Germany has advised its citizens they risk arrest for expressing opinions that would be tolerated at home but may not be by Turkish authorities. German nationals have been arbitrarily arrested over the last two years.
The Foreign Ministry in Berlin has updated its travel advisory for Turkey, saying opinions expressed freely in Germany may not be tolerated by Turkish authorities. The advice was directed at journalists, at people who had taken part in some meetings and at anyone making social media comments critical of the Turkish government.
The ministry stated that a number of European — including German — journalists had been denied accreditation in Turkey without explanation. "It cannot be ruled out ... that the Turkish government will take further action against representatives of German media and civil society organizations," an updated Foreign Ministry travel advisory stated on Saturday.

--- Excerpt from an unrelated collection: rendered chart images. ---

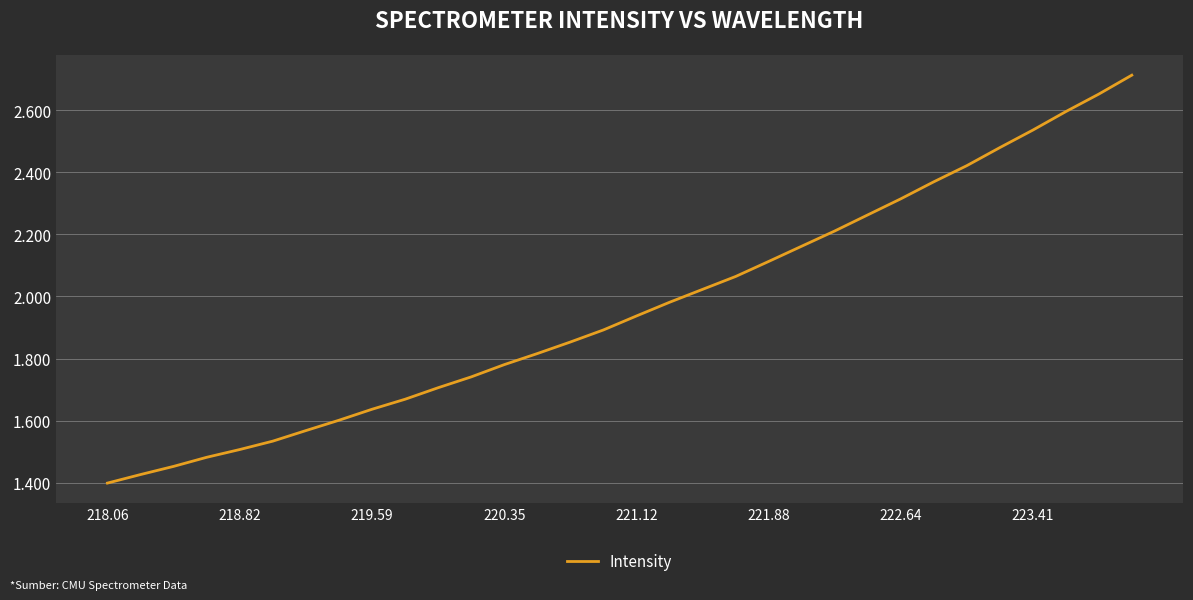

Does the chart display data point markers on the line(s)?

No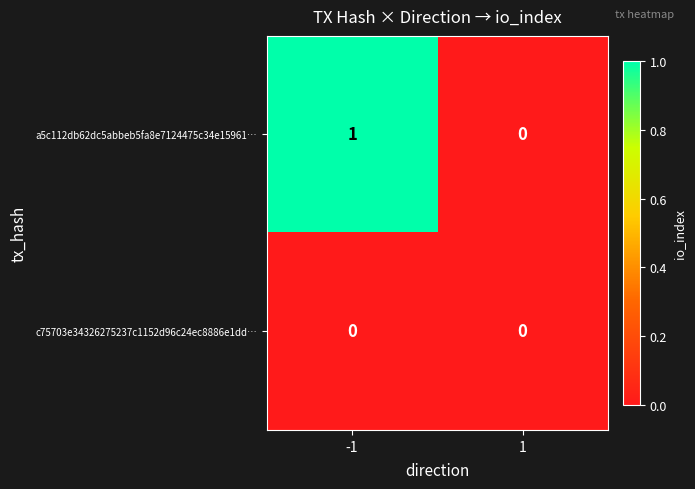

Reading left to right, extract all data points from this chart.

a5c112db62dc5abbeb5fa8e7124475c34e15961…: 1	0
c75703e34326275237c1152d96c24ec8886e1dd…: 0	0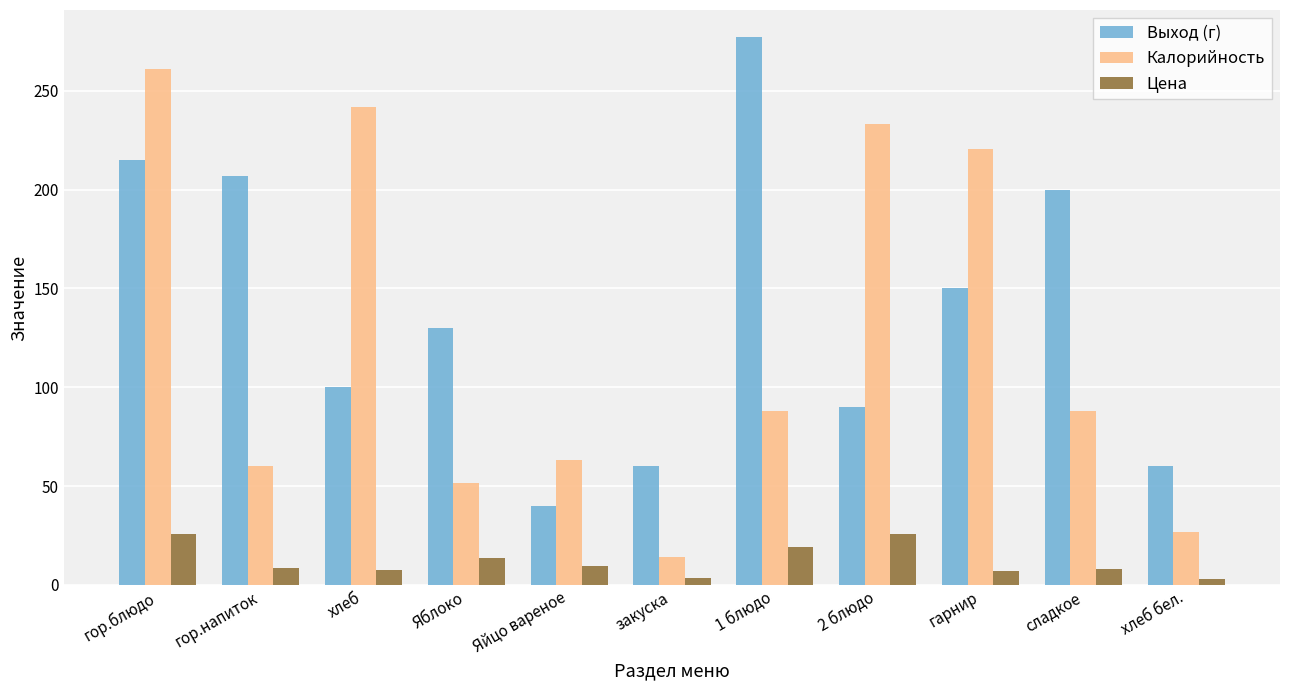

Between гор.напиток and Яйцо вареное, which series saw the biggest shift?

Выход (г)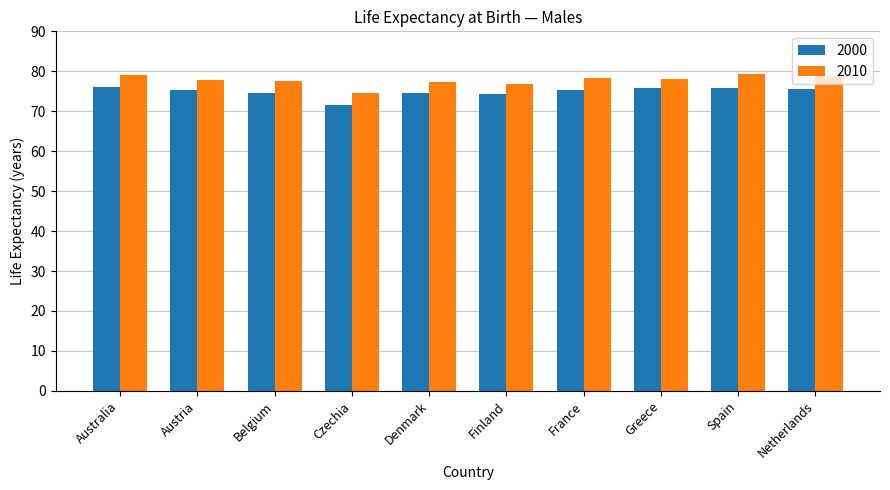

True or false: 2000 has a value of 42.7 at Australia.

False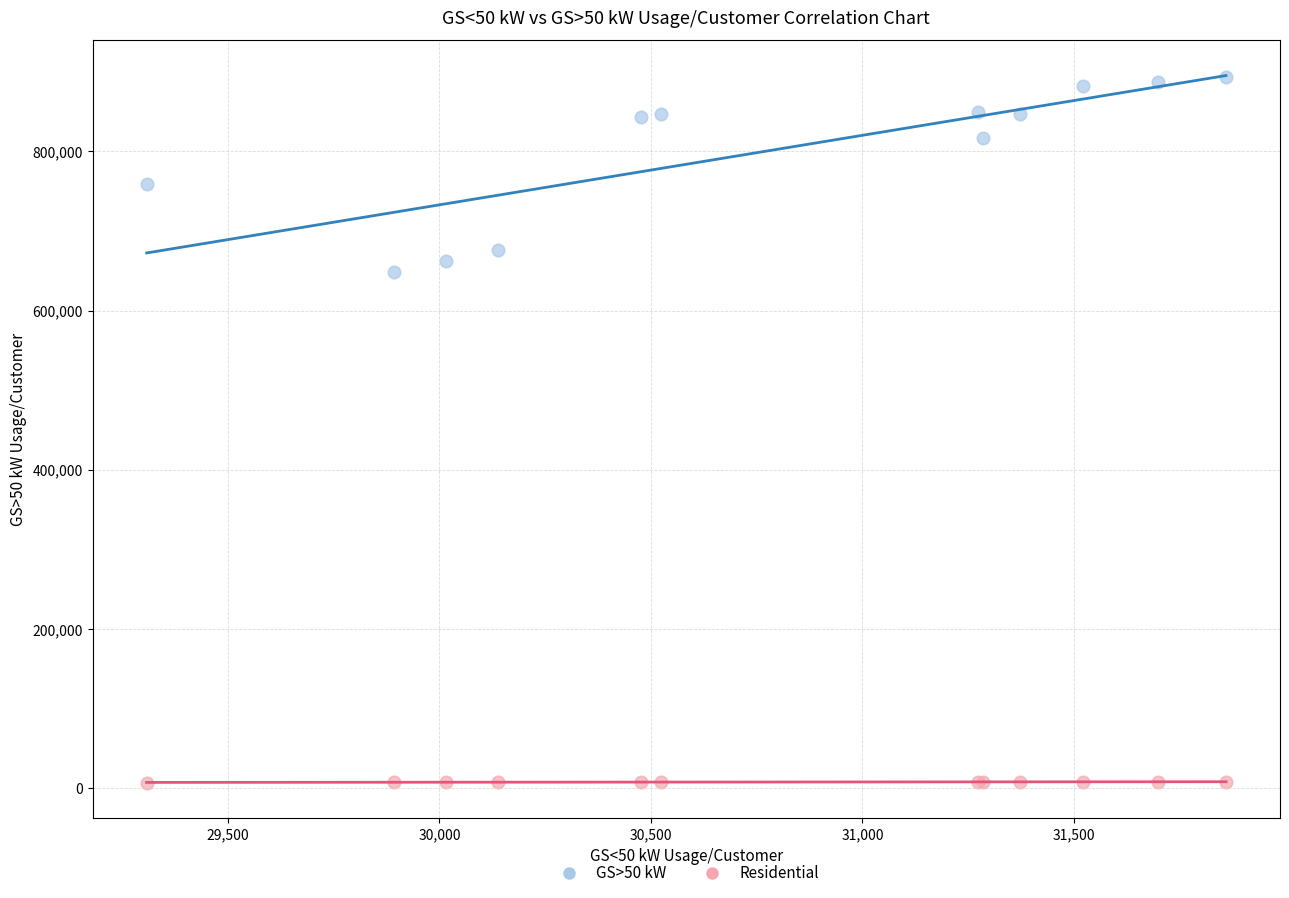

Which series reaches the maximum Y coordinate?

GS>50 kW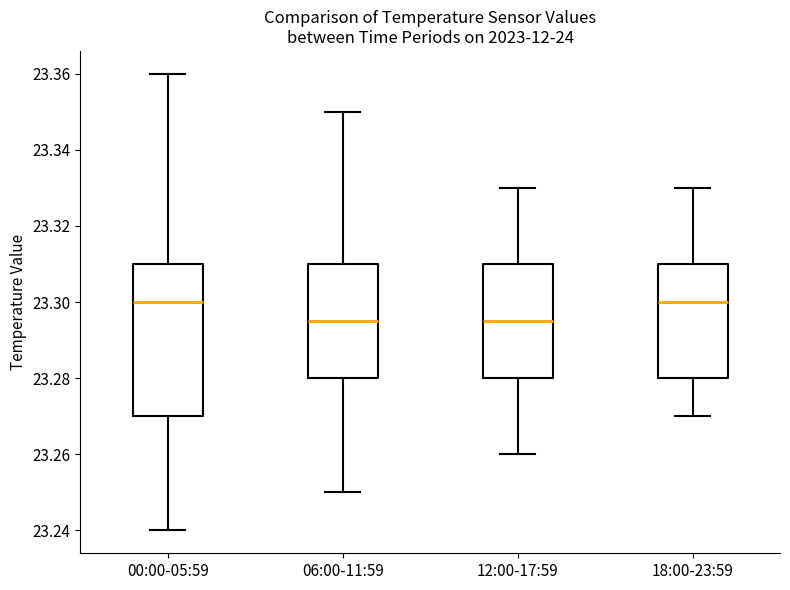

Where does the lower whisker of the box for 12:00-17:59 end on the y-axis? The values are not printed on the chart, so give them approximately, as read against the axis.

23.260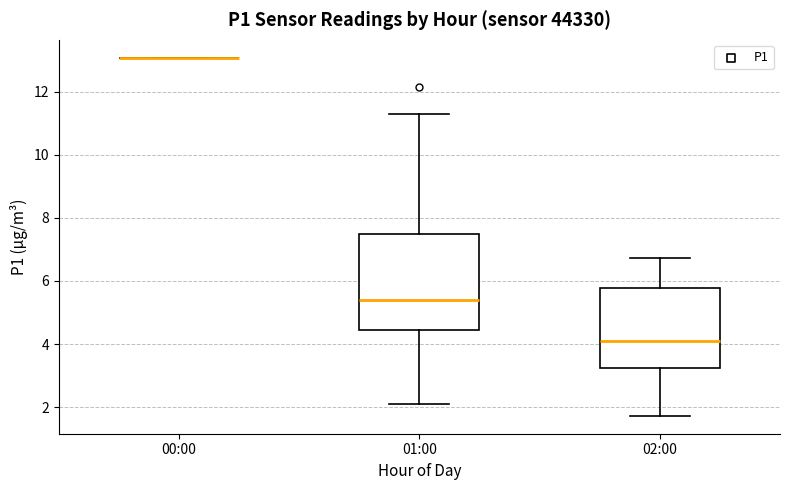

Reading left to right, transcribe this box plot: for each box, give where its median line is, the range the box spans, and where its two whiskers end, as read against the y-axis. The values are not printed on the chart, so give them approximately, as read against the axis.

00:00: box collapsed to a line at 13.0, whiskers 13.0 to 13.0
01:00: median 5.4, box 4.4 to 7.4, whiskers 2.2 to 11.4
02:00: median 4.2, box 3.2 to 5.8, whiskers 1.8 to 6.8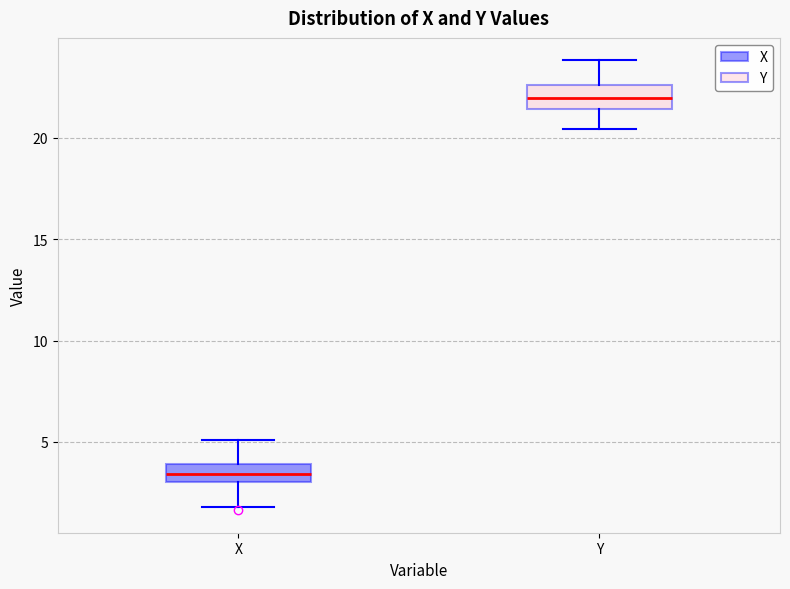

Reading left to right, transcribe this box plot: for each box, give where its median line is, the range the box spans, and where its two whiskers end, as read against the y-axis. The values are not printed on the chart, so give them approximately, as read against the axis.

X: median 3.5, box 3.0 to 4.0, whiskers 2.0 to 5.0
Y: median 22.0, box 21.5 to 22.5, whiskers 20.5 to 24.0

"Statements, which are covered by the German legal understanding of the freedom of expression, can lead in Turkey to occupational restrictions and criminal proceedings," the updated advice said. Over the last two years, a number of German nationals have been arbitrarily detained, the ministry noted.
'Incompatible with our understanding of press freedom'
Foreign Minister Heiko Maas has criticized the Turkish authorities' decision not to issue new press credentials to a number of German correspondents. It was unacceptable they were prevented from working freely in Turkey, he told newspaper Der Tagesspiegel am Sonntag: "When journalists are prevented from doing their work, that is incompatible with our understanding of press freedom," he said.
The Foreign Ministry advice was also directed at holidaymakers who may have attended meetings organized by groups banned in Turkey. They also risked being detained, the ministry warned.
The advisory also cautioned anyone who made, or endorsed, social media comments critical of the Turkish government, as they also risked arrest.
Authorities in Turkey are suspicious of any connections to the US-based Muslim cleric Fethullah Gulen. Ankara has accused him of orchestrating a coup attempt in 2016.